Precision irrigation management for optimizing limited water in young and mature almond orchards
Almonds are currently the largest irrigated crop in California with over 1.2 million acres. Almond production in California has unique water issues, including the need for post-harvest irrigation and the presence of different almond varieties within the same orchard that might respond differently to irrigation management. Improving water productivity of almond production can be achieved through site-specific irrigation scheduling by variety throughout the entire growing season. In addition, increased profits for California almond growers and enhanced groundwater sustainability can be achieved through implementation of best management practices such as regulated deficit irrigation.
Frequent droughts in California coupled with recent changes in water policy legislation such as the Sustainable Groundwater Management Act (SGMA) and Irrigated Lands Regulatory Program (ILRP) strengthens the incentive for farmers to adopt water conservation practices and technologies. This project emphasizes sustainable irrigation management during the pre- and post-harvest periods in different varieties and ages of almond trees.
Currently almonds are the single largest irrigated crop in California with over 1.2 million acres.

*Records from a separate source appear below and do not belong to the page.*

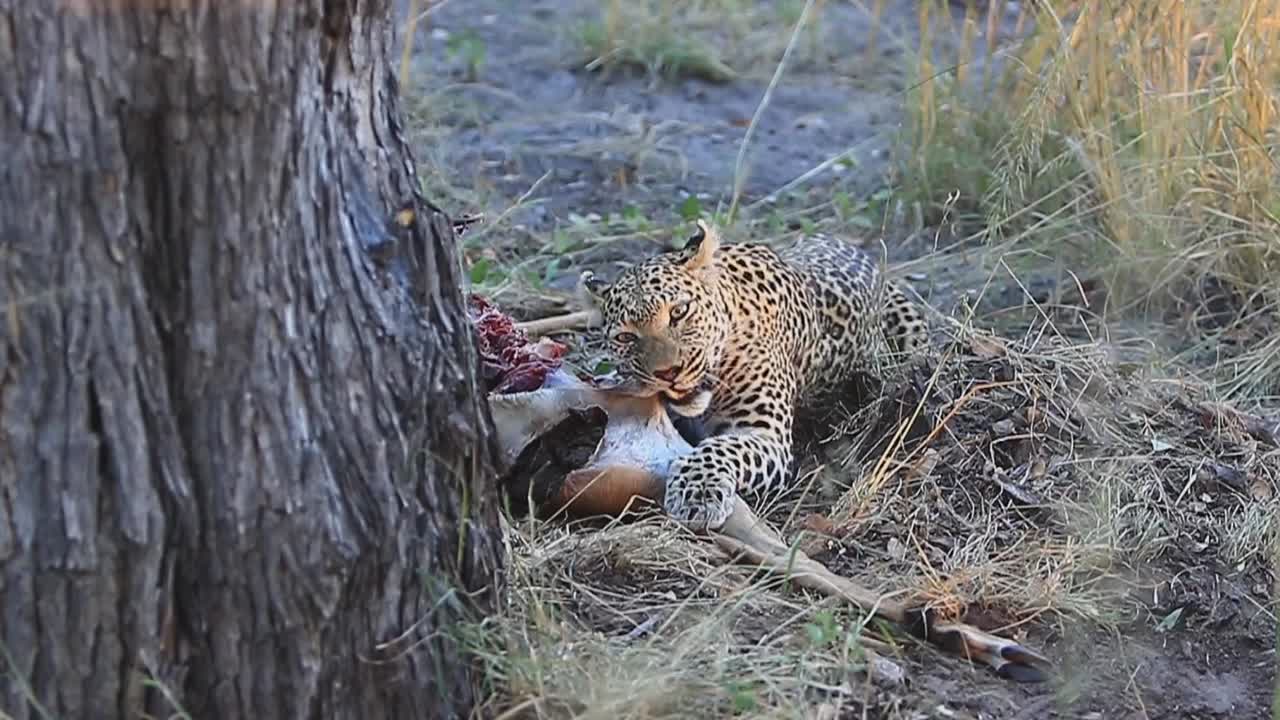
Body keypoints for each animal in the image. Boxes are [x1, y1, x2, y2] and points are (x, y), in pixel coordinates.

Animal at [579, 219, 929, 532]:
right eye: (626, 337)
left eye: (679, 312)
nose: (668, 373)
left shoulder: (766, 434)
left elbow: (717, 449)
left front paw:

Almond production in California has unique water issues, including the need for post-harvest irrigation and the presence of different almond varieties with shifted growth stages and water needs in the same orchard to establish effective pollination.
Typical almond orchards are arranged in rows that alternate between a high-yielding Nonpareil variety and one or more pollinator varieties. Traditionally, farmers have set up their irrigation systems to irrigate the entire orchard the same and cannot independently irrigate the different almond tree varieties within the orchard. Since each almond tree variety experiences critical growth stages at different times, they may also have different water needs and should be managed independently.
In addition, California’s almond acreage increased by seven percent between 2016 and 2017, indicating that there is increased acreage of young almond orchards that are particularly sensitive to water limitations. Therefore, the objectives of the study are to evaluate 1) site-specific irrigation management of different varieties of almond trees in the same orchard, 2) effect of regulated deficit irrigation management on almond yield, quality, water productivity, novel orange warm, and 3) crop water use and crop coefficients of different ages of young almond orchards.